La lumière du frigo me permet de voir où se trouve l'eau. Je me sers un verre. Il fait affreusement chaud dans cette maison. Au moment où je commence à remonter, une faible lueur rouge attire mon attention. Le grand blond est là, sur la terrasse, à trois heures du matin, en train de fumer une cigarette. Après quelques secondes de réflexion, je décide d'ouvrir la porte-fenêtre. L'air extérieur est beaucoup plus frais. Je remplis mes poumons de cet air rafraîchissant, histoire de me donner un peu de courage.

Lentement, je m'installe avec lui au bord de la piscine, nos jambes dans l'eau. Il est torse nu, ne porte qu'un caleçon, et ne m'accorde aucun regard, alors que le mien ne fixe que lui. Là, maintenant, dans ce jardin à peine éclairé, il dégage quelque chose de différent. Il dégage un putain de truc vraiment différent.

— Pourquoi tu ne dors pas ?

Il ne répond pas à ma question. Il reste silencieux, les yeux perdus dans l'immensité qu'est le ciel. J'en viens même à me demander s'il m'a entendue. Je sais que oui.

— Milos ?

D'un geste rapide mais doux, il dirige mon menton vers le ciel. Les étoiles sont beaucoup plus visibles que chez moi. C'est magnifique. D'ici, ma constellation favorite est même visible : Pégase. C'est plus rare qu'on ne le pense.

Ma mère adorait me raconter des histoires sur les lignes imaginaires du ciel. Ce serait mentir de dire que je me souviens de ses histoires, en réalité, je n'en ai aucun souvenir. Seulement des flashs d'elle et moi, sur le toit de notre ancienne maison en Corse. Une larme coule le long de ma joue, les souvenirs de notre dernier été jouent en boucle dans ma tête.

J'essuie vite du revers de la main la goutte d'eau sur ma joue.
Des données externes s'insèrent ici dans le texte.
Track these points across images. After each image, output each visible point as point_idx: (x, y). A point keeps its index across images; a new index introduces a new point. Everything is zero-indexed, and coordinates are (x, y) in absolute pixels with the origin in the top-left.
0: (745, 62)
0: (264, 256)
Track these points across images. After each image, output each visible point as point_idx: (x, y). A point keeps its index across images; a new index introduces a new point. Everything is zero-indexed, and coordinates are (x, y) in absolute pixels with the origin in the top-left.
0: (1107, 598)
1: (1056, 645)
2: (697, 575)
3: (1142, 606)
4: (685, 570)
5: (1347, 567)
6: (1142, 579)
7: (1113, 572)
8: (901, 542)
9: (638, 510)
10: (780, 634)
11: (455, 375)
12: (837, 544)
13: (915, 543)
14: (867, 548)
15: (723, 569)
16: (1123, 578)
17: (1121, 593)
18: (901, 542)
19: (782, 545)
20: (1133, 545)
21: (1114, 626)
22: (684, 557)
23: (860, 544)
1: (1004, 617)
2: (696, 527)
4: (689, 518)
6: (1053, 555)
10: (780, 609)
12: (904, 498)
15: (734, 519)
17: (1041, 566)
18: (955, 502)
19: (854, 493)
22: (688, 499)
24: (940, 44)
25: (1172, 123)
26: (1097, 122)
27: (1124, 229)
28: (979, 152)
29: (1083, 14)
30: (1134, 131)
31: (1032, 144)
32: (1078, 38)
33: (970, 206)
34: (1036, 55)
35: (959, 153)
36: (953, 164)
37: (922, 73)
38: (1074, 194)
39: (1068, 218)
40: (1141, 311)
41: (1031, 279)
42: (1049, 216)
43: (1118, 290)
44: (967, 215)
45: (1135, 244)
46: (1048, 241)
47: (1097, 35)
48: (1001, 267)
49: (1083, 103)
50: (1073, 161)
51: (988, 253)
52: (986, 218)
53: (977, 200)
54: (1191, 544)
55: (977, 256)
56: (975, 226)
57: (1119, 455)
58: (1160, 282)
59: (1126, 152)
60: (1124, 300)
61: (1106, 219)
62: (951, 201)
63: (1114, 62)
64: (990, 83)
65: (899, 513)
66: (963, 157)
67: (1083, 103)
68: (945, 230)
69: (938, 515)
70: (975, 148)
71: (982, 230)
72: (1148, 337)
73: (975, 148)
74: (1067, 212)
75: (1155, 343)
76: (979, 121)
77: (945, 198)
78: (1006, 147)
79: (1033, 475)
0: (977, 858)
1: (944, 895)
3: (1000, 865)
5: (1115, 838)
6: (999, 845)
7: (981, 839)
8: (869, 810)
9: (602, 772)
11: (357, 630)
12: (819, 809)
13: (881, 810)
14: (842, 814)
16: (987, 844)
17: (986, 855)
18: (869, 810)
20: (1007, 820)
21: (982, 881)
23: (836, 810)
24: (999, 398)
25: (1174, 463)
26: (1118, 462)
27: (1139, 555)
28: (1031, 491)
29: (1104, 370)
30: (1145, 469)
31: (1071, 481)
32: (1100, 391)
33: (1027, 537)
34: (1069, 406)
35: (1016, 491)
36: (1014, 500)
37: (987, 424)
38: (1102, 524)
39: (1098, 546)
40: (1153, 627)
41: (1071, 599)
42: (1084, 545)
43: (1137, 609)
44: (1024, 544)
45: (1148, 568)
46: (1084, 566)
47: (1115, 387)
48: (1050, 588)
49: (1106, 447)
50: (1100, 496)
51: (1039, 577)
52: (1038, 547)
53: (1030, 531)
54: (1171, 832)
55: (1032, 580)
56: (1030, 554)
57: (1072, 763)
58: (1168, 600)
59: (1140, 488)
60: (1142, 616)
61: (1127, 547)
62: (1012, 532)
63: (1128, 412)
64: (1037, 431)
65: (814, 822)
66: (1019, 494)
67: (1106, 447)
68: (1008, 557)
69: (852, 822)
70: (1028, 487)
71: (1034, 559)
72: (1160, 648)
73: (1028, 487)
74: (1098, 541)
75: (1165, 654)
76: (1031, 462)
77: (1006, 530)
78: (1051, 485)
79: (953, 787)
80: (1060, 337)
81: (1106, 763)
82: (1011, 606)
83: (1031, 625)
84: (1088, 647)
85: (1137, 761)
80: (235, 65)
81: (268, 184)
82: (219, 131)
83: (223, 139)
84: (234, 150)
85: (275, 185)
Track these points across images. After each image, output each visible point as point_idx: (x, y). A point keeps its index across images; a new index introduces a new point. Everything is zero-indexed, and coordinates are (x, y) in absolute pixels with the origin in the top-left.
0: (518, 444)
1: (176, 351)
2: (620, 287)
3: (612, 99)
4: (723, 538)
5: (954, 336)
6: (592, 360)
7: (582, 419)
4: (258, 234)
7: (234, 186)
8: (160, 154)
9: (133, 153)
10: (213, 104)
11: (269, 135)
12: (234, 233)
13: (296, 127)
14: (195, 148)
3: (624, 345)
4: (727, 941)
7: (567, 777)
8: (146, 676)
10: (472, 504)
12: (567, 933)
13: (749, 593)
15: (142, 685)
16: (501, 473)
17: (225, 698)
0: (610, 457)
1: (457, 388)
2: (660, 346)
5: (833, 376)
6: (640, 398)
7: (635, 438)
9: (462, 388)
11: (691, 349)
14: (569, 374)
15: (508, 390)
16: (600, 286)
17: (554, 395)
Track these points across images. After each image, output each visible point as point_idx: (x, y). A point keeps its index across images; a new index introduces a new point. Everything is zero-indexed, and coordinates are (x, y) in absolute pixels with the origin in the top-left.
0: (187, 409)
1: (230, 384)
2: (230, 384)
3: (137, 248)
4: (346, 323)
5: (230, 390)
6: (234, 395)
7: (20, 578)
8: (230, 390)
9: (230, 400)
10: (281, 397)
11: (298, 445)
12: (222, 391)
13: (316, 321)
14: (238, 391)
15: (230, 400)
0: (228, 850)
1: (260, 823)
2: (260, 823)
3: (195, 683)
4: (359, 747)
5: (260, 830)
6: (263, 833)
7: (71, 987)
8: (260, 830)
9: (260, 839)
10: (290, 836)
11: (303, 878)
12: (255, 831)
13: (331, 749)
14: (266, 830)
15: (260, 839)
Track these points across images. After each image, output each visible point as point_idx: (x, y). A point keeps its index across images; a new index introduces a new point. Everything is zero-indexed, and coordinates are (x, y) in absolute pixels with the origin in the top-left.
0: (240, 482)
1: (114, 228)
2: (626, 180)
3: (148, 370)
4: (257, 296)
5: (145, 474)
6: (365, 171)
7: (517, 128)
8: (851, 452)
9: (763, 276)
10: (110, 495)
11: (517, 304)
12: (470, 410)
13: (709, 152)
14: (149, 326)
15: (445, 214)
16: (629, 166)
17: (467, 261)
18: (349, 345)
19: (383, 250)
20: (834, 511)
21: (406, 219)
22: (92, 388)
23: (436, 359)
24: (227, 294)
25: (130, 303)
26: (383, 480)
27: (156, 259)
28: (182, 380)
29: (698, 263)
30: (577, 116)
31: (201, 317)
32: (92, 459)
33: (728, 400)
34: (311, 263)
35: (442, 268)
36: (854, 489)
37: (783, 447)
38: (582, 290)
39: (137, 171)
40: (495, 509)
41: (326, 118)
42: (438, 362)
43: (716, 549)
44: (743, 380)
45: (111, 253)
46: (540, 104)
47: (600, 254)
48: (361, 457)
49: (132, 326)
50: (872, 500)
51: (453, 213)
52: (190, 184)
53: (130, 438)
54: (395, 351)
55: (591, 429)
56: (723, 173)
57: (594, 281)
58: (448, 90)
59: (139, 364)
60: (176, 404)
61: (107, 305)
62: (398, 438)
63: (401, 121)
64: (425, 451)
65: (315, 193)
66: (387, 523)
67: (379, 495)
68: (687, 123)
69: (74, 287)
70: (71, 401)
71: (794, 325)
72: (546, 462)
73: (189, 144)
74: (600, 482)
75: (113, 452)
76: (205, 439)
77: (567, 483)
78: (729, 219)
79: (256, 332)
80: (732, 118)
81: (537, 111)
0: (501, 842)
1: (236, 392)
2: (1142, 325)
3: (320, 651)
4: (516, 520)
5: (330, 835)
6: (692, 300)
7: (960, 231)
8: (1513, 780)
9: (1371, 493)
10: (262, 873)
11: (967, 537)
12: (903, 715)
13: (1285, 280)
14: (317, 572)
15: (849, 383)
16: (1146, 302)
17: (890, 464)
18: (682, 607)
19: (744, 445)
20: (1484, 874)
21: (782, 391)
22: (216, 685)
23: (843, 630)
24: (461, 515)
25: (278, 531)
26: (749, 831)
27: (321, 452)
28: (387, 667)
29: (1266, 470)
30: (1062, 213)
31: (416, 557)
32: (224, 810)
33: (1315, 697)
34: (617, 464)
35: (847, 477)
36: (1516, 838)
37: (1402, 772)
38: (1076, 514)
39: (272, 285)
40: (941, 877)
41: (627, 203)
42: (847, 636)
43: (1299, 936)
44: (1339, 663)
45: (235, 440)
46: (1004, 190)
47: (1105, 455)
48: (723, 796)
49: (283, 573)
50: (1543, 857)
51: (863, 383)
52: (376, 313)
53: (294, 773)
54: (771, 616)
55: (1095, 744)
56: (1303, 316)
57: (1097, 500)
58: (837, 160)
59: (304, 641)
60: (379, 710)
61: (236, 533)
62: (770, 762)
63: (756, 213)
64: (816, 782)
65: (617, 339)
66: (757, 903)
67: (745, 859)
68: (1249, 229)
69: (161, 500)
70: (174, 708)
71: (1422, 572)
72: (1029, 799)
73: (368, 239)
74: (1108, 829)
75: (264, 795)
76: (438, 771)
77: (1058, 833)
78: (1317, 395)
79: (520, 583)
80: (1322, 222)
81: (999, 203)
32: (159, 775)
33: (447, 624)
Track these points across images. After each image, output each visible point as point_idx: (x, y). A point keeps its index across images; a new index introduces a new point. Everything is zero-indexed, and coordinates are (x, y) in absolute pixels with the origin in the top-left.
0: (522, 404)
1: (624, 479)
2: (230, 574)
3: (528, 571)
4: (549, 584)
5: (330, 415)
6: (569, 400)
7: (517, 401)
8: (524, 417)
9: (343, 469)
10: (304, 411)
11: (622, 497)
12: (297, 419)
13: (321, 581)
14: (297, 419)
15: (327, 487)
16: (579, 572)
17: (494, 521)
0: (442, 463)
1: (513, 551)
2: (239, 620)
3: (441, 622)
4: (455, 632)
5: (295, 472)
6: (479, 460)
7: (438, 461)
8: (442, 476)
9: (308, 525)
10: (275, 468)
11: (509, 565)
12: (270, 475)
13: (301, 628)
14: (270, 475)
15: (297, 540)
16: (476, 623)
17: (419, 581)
Seulement une, voilà tout ce que je m'autorise ce soir, devant lui. Il a détourné le regard pour le poser sur moi, même sans voir, je le sentais. Comme une vive brûlure sur ma peau, une brûlure affreusement agréable. Nos cuisses se collent presque, ce qui ne me dérange pas, et lui non plus.

— Pourquoi toi, tu ne dors pas ?

Il vient enfin de me répondre, sa voix est claire, très réveillée, mais toujours aussi grave. J'ai horreur qu'on réponde à une question par une autre question. Mais je décide de ne pas en tenir compte pour ce soir, il a l'air trop calme, plus que d'habitude, il est hors de question que je le mette en rogne maintenant.

— J'avais chaud, et tu n'étais plus dans le lit.

— Ton réveil est en partie à cause de ma non-présence dans ce lit ?

Il a l'air plutôt surpris. Il ne se rend pas compte de la place qu'il prend dans une pièce. Pas dans le mauvais sens du terme, au contraire. C'est tellement... étrange...

— Oui, tu sais ? Ta présence, celle qui se fait ressentir quand tu entres ou sors d'une pièce.

— Comment ça ?

C'est difficile de mettre des mots sur les sentiments que je ressens. Mais il a l'air vraiment intéressé par mon ressenti, donc cette fois je lui fais le plaisir de répondre. Mais je me promets de ne pas lui en donner l'habitude.

— C'est plutôt difficile à expliquer. On dirait que, dès que tu entres dans une pièce, elle se charge en électricité, tout est prêt à exploser à n'importe quel moment, mais en même temps... Il y a comme une tension protectrice. Je ne sais pas si tu vois où je veux en venir ?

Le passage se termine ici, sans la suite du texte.